Japan’s SoftBank posts $17bn fund loss on tech slump

The investment management giant had booked a record loss in May amid market turmoil driven by rising interest rates.

Japan’s SoftBank Group Corp has posted a 2.33 trillion yen ($17.25bn) loss at its Vision Fund unit for the April-June quarter amid a plunge in the value of its tech portfolio.

SoftBank had booked a record loss at the Vision Fund unit in May as market turmoil driven by rising interest rates and political instability hit the tech investor.

The group’s sliding portfolio pushed it to a 3.16 trillion yen ($23.4bn) net loss in the latest quarter. That compared with a profit of 761.5 billion yen ($563.75m) in the same period a year earlier.

SoftBank founder and CEO Masayoshi Son, who will speak at an earnings briefing at 07:30 GMT, has pledged to tighten investing criteria and preserve cash to weather the downturn.

In the quarter ended in June, falling listed investments included robotics firm AutoStore Holdings and artificial intelligence firm SenseTime Group.

SoftBank said it booked a 296 billion yen ($219.13m) loss on the value of Vision Fund’s private investments.

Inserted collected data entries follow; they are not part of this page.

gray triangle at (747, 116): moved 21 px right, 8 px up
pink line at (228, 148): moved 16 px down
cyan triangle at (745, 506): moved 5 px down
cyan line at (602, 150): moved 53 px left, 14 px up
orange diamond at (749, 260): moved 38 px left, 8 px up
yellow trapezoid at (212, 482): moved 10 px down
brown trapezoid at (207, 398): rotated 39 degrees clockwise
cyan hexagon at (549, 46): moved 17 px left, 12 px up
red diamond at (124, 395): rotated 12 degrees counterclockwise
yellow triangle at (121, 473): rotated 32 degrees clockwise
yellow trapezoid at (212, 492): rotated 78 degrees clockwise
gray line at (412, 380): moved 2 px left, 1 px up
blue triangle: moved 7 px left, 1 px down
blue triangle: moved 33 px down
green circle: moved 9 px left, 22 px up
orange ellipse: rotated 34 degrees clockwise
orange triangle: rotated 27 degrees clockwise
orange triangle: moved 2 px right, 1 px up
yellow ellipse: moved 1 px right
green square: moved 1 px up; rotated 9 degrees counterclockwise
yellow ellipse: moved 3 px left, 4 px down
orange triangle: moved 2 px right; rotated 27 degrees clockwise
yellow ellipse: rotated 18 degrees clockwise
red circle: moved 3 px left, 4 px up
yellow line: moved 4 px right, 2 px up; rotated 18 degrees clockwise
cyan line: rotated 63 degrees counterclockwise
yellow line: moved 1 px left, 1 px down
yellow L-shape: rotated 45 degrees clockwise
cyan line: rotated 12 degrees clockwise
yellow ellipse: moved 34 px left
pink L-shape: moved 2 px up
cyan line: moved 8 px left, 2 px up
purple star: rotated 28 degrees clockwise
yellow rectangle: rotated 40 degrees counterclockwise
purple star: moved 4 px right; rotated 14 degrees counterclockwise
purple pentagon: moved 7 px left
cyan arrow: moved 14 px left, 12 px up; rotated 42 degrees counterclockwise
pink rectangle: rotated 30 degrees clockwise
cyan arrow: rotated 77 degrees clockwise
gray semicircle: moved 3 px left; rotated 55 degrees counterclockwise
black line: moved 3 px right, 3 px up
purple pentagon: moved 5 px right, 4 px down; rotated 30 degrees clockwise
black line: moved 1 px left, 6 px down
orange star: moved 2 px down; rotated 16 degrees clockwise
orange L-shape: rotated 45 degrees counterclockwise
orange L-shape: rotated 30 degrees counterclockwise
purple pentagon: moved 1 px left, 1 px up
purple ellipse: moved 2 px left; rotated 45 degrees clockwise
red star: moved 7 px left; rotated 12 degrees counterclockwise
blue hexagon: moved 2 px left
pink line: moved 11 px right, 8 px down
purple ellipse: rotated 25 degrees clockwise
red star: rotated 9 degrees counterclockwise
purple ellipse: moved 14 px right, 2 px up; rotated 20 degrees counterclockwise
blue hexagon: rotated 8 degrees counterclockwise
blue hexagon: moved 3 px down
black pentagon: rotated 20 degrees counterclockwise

Analysts have said writedowns of private assets are unlikely to reflect the extent of current market weakness.

Plunging initial public offering volumes and market scepticism towards money-losing startups have squeezed an important source of capital for SoftBank, which hopes to list chip designer Arm following the collapse of a sale to Nvidia.

The selloff has hit hedge fund Tiger Global, which competes with “unicorn hunter” Son on deals and saw its flagship fund fall 50 percent in the first half of the year after it underestimated the impact of surging inflation on markets.